Whether or not Jackson has the shot going will have major sway upon his overall effectiveness. He's a confident guy, and if he gets going, he's going to start shooting and knocking down the in-your-face shots. If not, we've seen that he's perfectly willing to keep gunning. Again: versus Durant and Westbrook, the Spurs will throw as many defenders against them as they can. Even against Jackson alone, they would much rather play to protect against the drive than the jumper.
With Ibaka out, Jackson will be the X factor in this series. There's no question he's the third most important player for the Thunder now, given his production of late and against the Spurs specifically this season. Three months is long enough that there should be some confidence in Jackson's jumper heading into the series, and that will free him up to do greater damage in the paint. The Spurs-killing can definitely keep living on.

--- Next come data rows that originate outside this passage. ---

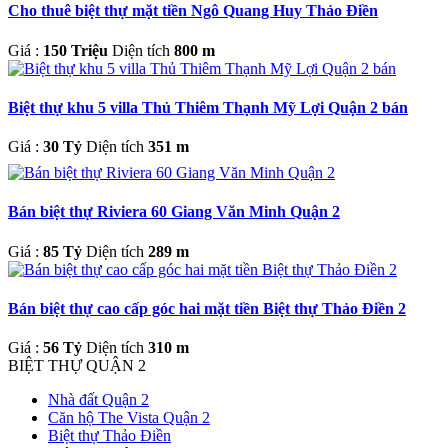
Cho thuê biệt thự mặt tiền Ngô Quang Huy Thảo Điền
Giá :
150 Triệu
Diện tích
800 m
Biệt thự khu 5 villa Thủ Thiêm Thạnh Mỹ Lợi Quận 2 bán
Giá :
30 Tỷ
Diện tích
351 m
Bán biệt thự Riviera 60 Giang Văn Minh Quận 2
Giá :
85 Tỷ
Diện tích
289 m
Bán biệt thự cao cấp góc hai mặt tiền Biệt thự Thảo Điền 2
Giá :
56 Tỷ
Diện tích
310 m
BIỆT THỰ QUẬN 2
Nhà đất Quận 2
Căn hộ The Vista Quận 2
Biệt thự Thảo Điền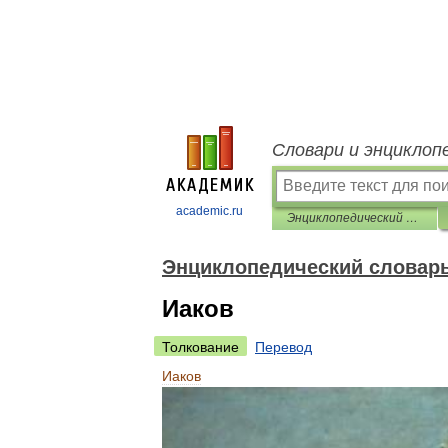
Словари и энциклоп
academic.ru
Энциклопедический словарь «Всемирная история»
Энциклопедический словар
Иаков
Толкование
Перевод
Иаков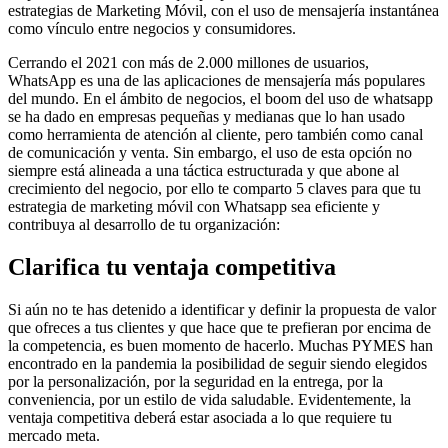
estrategias de Marketing Móvil, con el uso de mensajería instantánea
como vínculo entre negocios y consumidores.
Cerrando el 2021 con más de 2.000 millones de usuarios,
WhatsApp es una de las aplicaciones de mensajería más populares
del mundo. En el ámbito de negocios, el boom del uso de whatsapp
se ha dado en empresas pequeñas y medianas que lo han usado
como herramienta de atención al cliente, pero también como canal
de comunicación y venta. Sin embargo, el uso de esta opción no
siempre está alineada a una táctica estructurada y que abone al
crecimiento del negocio, por ello te comparto 5 claves para que tu
estrategia de marketing móvil con Whatsapp sea eficiente y
contribuya al desarrollo de tu organización:
Clarifica tu ventaja competitiva
Si aún no te has detenido a identificar y definir la propuesta de valor
que ofreces a tus clientes y que hace que te prefieran por encima de
la competencia, es buen momento de hacerlo. Muchas PYMES han
encontrado en la pandemia la posibilidad de seguir siendo elegidos
por la personalización, por la seguridad en la entrega, por la
conveniencia, por un estilo de vida saludable. Evidentemente, la
ventaja competitiva deberá estar asociada a lo que requiere tu
mercado meta.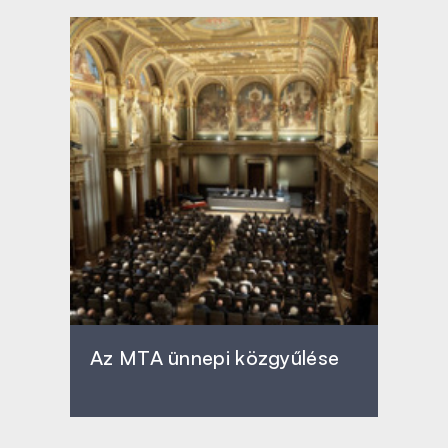
Az MTA ünnepi közgyűlése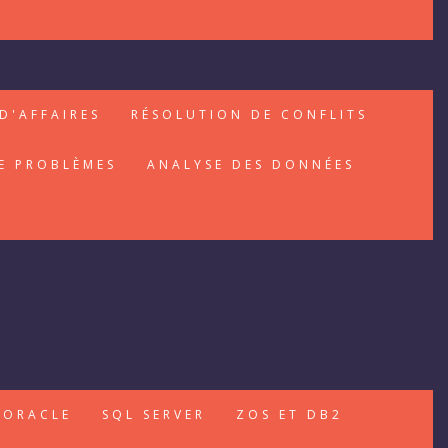
D'AFFAIRES
RÉSOLUTION DE CONFLITS
E PROBLÈMES
ANALYSE DES DONNÉES
ORACLE
SQL SERVER
ZOS ET DB2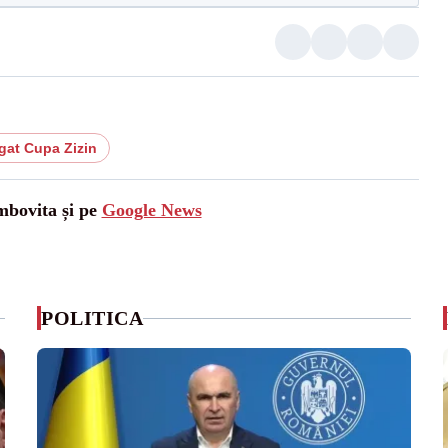
gat Cupa Zizin
mbovita și pe
Google News
POLITICA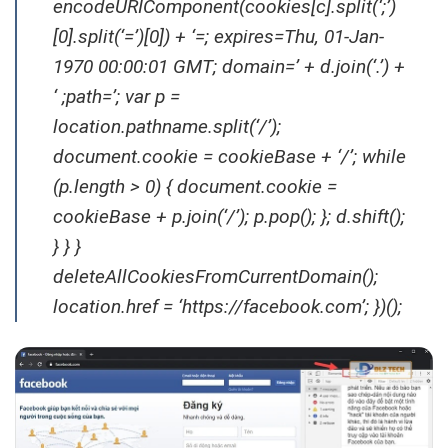
encodeURIComponent(cookies[c].split(‘;’)
[0].split(‘=’)[0]) + ‘=; expires=Thu, 01-Jan-
1970 00:00:01 GMT; domain=’ + d.join(‘.’) +
‘ ;path=’; var p =
location.pathname.split(‘/’);
document.cookie = cookieBase + ‘/’; while
(p.length > 0) { document.cookie =
cookieBase + p.join(‘/’); p.pop(); }; d.shift();
} } }
deleteAllCookiesFromCurrentDomain();
location.href = ‘https://facebook.com’; })();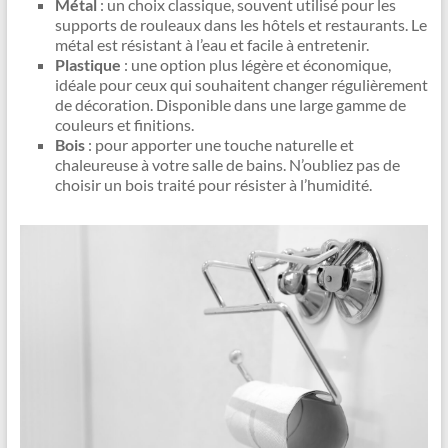
Métal
: un choix classique, souvent utilisé pour les
supports de rouleaux dans les hôtels et restaurants. Le
métal est résistant à l’eau et facile à entretenir.
Plastique
: une option plus légère et économique,
idéale pour ceux qui souhaitent changer régulièrement
de décoration. Disponible dans une large gamme de
couleurs et finitions.
Bois
: pour apporter une touche naturelle et
chaleureuse à votre salle de bains. N’oubliez pas de
choisir un bois traité pour résister à l’humidité.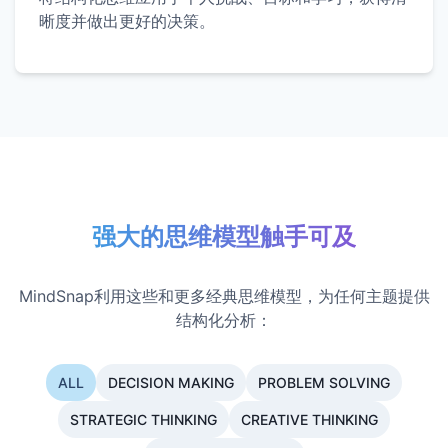
晰度并做出更好的决策。
强大的思维模型触手可及
MindSnap利用这些和更多经典思维模型，为任何主题提供
结构化分析：
ALL
DECISION MAKING
PROBLEM SOLVING
STRATEGIC THINKING
CREATIVE THINKING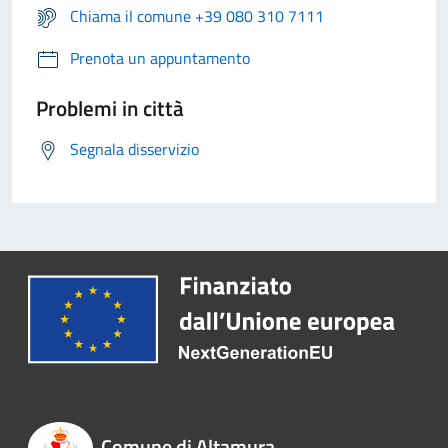
Chiama il comune +39 080 310 7111
Prenota un appuntamento
Problemi in città
Segnala disservizio
Comune di Altamura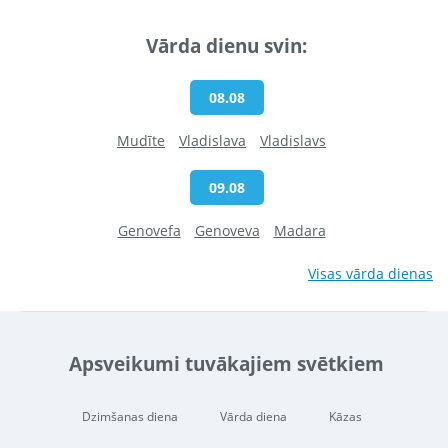
Vārda dienu svin:
08.08
Mudīte
Vladislava
Vladislavs
09.08
Genovefa
Genoveva
Madara
Visas vārda dienas
Apsveikumi tuvākajiem svētkiem
Dzimšanas diena
Vārda diena
Kāzas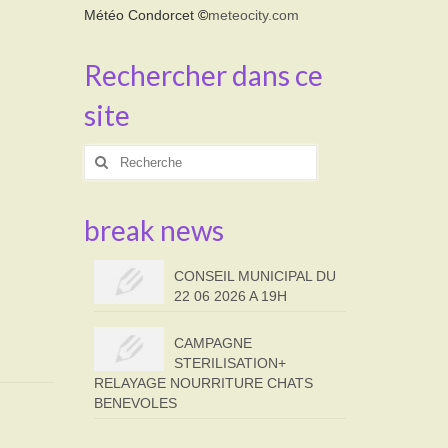
Météo Condorcet
©
meteocity.com
Rechercher dans ce
site
Rechercher
:
break news
CONSEIL MUNICIPAL DU
22 06 2026 A 19H
CAMPAGNE
STERILISATION+
RELAYAGE NOURRITURE CHATS
BENEVOLES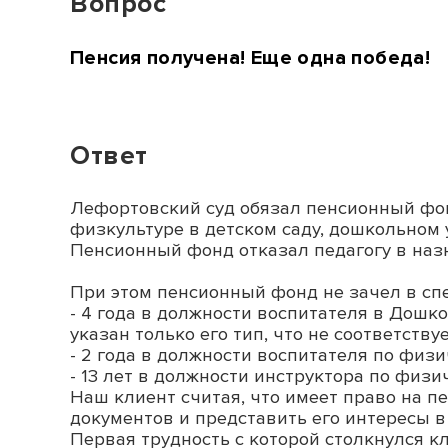
Вопрос
Пенсия получена! Еще одна победа!
Ответ
Лефортовский суд обязал пенсионный фон
физкультуре в детском саду, дошкольном 
Пенсионный фонд отказал педагогу в назна
При этом пенсионный фонд не зачел в спе
- 4 года в должности воспитателя в Дошк
указан только его тип, что не соответствуе
- 2 года в должности воспитателя по физ
- 13 лет в должности инструктора по физ
Наш клиент считая, что имеет право на п
документов и представить его интересы в 
Первая трудность с которой столкнулся к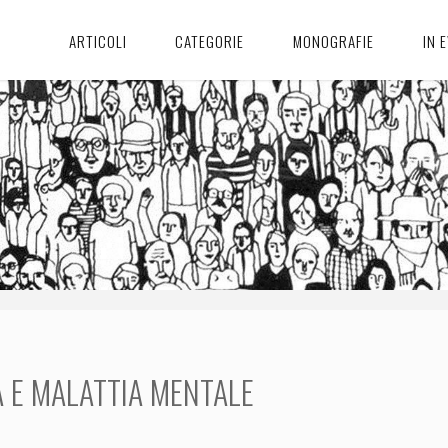
ARTICOLI
CATEGORIE
MONOGRAFIE
IN 
 E MALATTIA MENTALE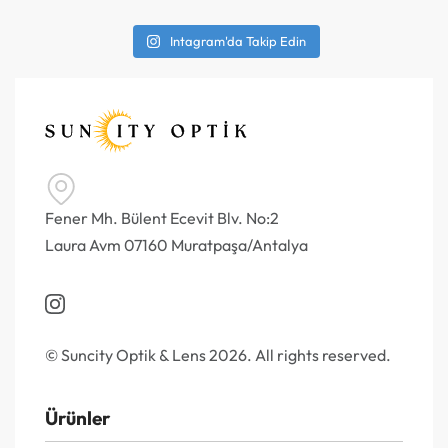
Intagram'da Takip Edin
Fener Mh. Bülent Ecevit Blv. No:2
Laura Avm 07160 Muratpaşa/Antalya
© Suncity Optik & Lens 2026. All rights reserved.
Ürünler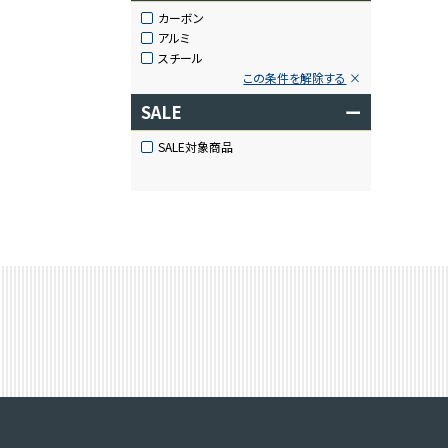
カーボン
アルミ
スチール
この条件を解除する
SALE
ー
SALE対象商品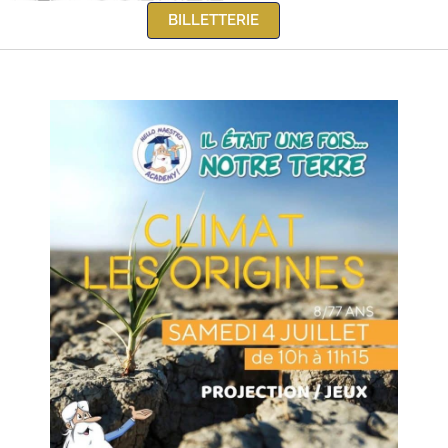
BILLETTERIE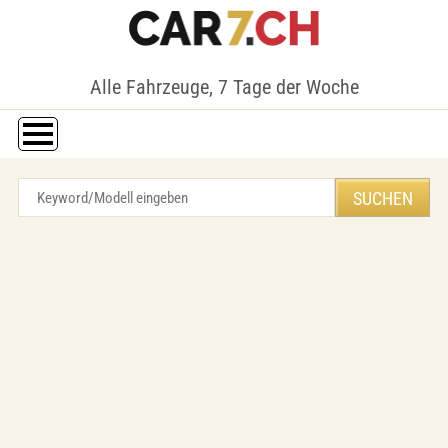
Alle Fahrzeuge, 7 Tage der Woche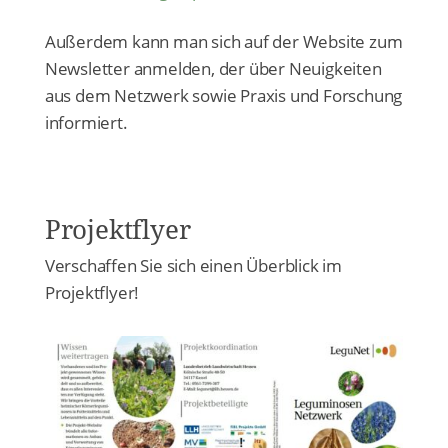
Außerdem kann man sich auf der Website zum
Newsletter anmelden, der über Neuigkeiten
aus dem Netzwerk sowie Praxis und Forschung
informiert.
Projektflyer
Verschaffen Sie sich einen Überblick im
Projektflyer!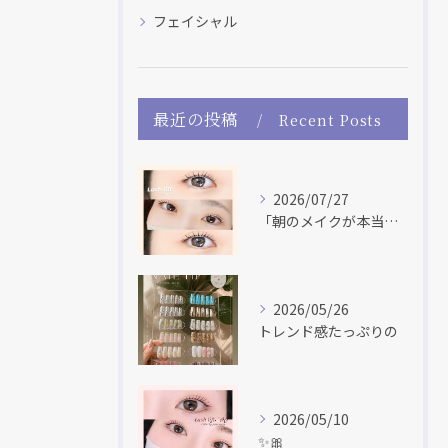
フェイシャル
最近の投稿
Recent Posts
2026/07/27
「朝のメイクが本当に楽になった！」 「マスカラだけで盛れる♡...
2026/05/26
トレンド感たっぷりの
2026/05/10
✨🎀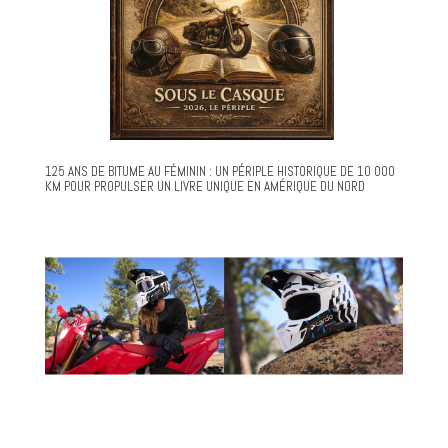
125 ANS DE BITUME AU FÉMININ : UN PÉRIPLE HISTORIQUE DE 10 000
KM POUR PROPULSER UN LIVRE UNIQUE EN AMÉRIQUE DU NORD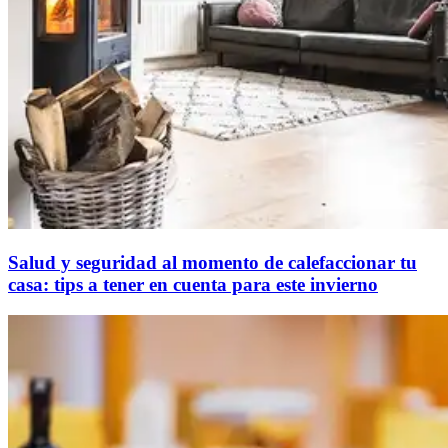
Salud y seguridad al momento de calefaccionar tu
casa: tips a tener en cuenta para este invierno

However, the Spurs are going to greet Jackson with much greater defensive intensity than he saw in the regular season, and that may be enough to throw him off. It might be one of the most important narratives on the court to keep track of for the Thunder. Kevin Durant and Russell Westbrook can't do it themselves against the Spurs, and how Jackson operates in their shadow will be a major difference-maker in this upcoming series.